Bakan Tekin, açıklamasında şu ifadelere yer verdi:
"Türkiye 2002 öncesi ve sonrasına açısından baktığımızda, Türkiye'ye çağ atlattık diyorum. Muhalefette de beni eleştiriyor ama rakamlar burada. Şu rakamları görüp neyi inkar ediyorlar? Şimdiye kadar sizin yapmadıklarınızı biz yaptık. Şimdiye kadar sizin yapmadıklarınızın biz yaptık şimdiye kadar sizin yaptıklarınızı iki katına, üç katına çıkardık. Ya bir takdir edin. Bir teşekkür edin. Değil mi, etmiyorlar. Etmedikleri gibi etmelerine de hani ihtiyacımız da yok ama bugünlerde de bizi Milli Eğitim Bakanlığı olarak tefe koyup çalıyorlar. Nereye itiraz ediyorlar biliyor musunuz? Diyorum ki, çocuklarımıza eğitim vereceğiz. Modern dünyada rekabet edebilecek enstrümanlar neyse bu çocukları, kendi çocuğum gibi kabul edip bu enstrümanlarla donatacağım. Ne yapacağız? Okullarımıza akıllı tahtalar koyduk. Bakın Birleşmiş Milletler alenen bir şey söylüyor. Diyor ki, dünyada bütün sınıflarında akıllı tahtta olan tek ülke Türkiye. Modern anlamda ihtiyaç duyulan pedagojik ilkeler doğrultusunda eğitim metodolojisinde hangi değişiklikler varsa onları getirmeye çalışıyoruz. Bu çocuklar bizim sahip olduğumuz kültüre sahip olmalılar. Nasıl bundan 100, 150 sene önce bu coğrafyada yaşayan insanlar birbirlerini kardeş olarak görüyorlarsa, bir kardeşlik hukukuna sahip iseler ben diyorum ki gelecek kuşakları böyle yetiştirmek zorundayım. Gelecek kuşaklar bu coğrafyanın, bu kültürün sahip olduğu maddi, manevi ve milli bütün değerlerine haiz olarak yetişsin istiyorum."

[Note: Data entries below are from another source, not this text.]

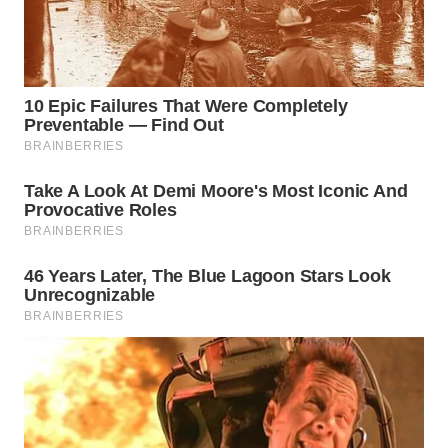
WN
PRIANGAN
TIMUR
WN
SEMARANG
WN
SOLO
WN
BOROBUDUR
WN
MADURA
WN
SURABAYA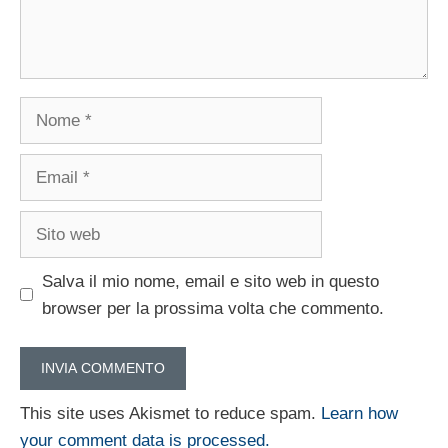
Nome
Email
Sito
web
Salva il mio nome, email e sito web in questo
browser per la prossima volta che commento.
This site uses Akismet to reduce spam.
Learn how
your comment data is processed.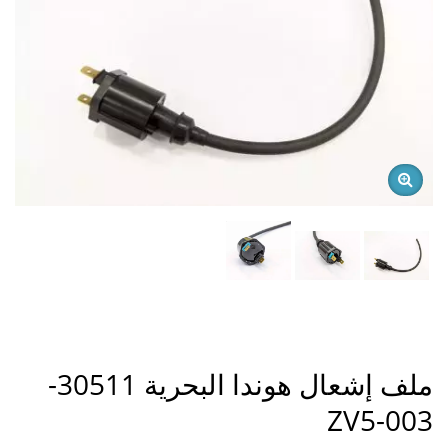
ملف إشعال هوندا البحرية 30511-
ZV5-003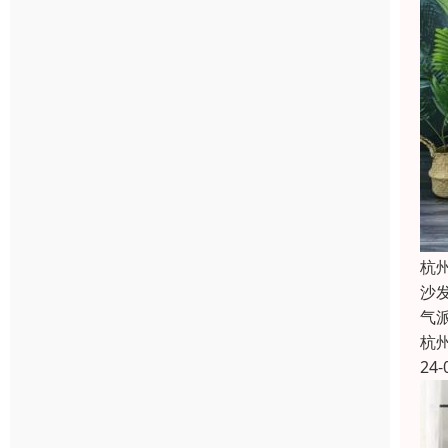
杭
沙
气
杭
24-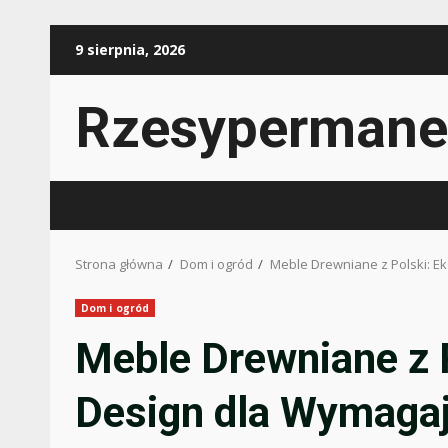
Przejdź
9 sierpnia, 2026
do
treści
Rzesypermane
Strona główna
Dom i ogród
Meble Drewniane z Polski: E
Dom i ogród
Meble Drewniane z 
Design dla Wymaga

Milli Eğitim Bakanı Yusuf Tekin laik eğitime dairde açıklamada bulunarak, şunları kaydetti:
"Beni eleştiriyorlar. Bana diyorlar ki laik eğitim açısından senin söylediğin şey ters. Ben de diyorum ki size ters olabilir ama Batman'da, Erzurum'da vatandaşların değerlerine ters değil. Bir terslik varsa sizin laiklikten anladığınız şey de vatandaşın anladığı şey arasında terslik var. Sizin anladığınız laik şu; 1940'lı yılları hatırlayın, camilerin kapısına kilit vurmak, camileri ahıra çevirmek, vatandaşı Kur'an'ı Kerim öğrenmesini yasaklamak. Sizin laiklikten anladığınız şey bu. Siz bunları laikliğin gereği olarak yaptınız. O zaman sizin laiklikten anladığınız şey de benim anladığım şey aynı değil. Ben laiklikten bütün vatandaşların hangi dine inanırlarsa inansınlar dini inanç ve ibadet hürriyetinin devlet garantisi altına alınmasını anlıyorum. Sen neyi anlıyorsun? Sen Müslümanların inanç özgürlüğünün prangalar altına alınmasını, yasaklanmasını anlıyorsun. O zaman ikimizin laiklik anlayışı arasında kuşkusuz fark var. Ben evrensel laiklikten yanayım, sen Türkiye'ye özgü kendi icat ettiğin laiklik kavramını bana dayatıyorsun. Bu olmaz. Senin laiklikten anladığın şey şu; üniversiteye başörtüsüyle gitmek isteyen çocuğu ikna odalarına alıp ikna etmeye çalışmak, bunu laiklik gereğiyle yaptınız. Bunu yaparken de kendinizi laiklikle savundunuz. Peki senin savunduğun laiklikle, benim anladığım laiklik bir mi? Bir değil."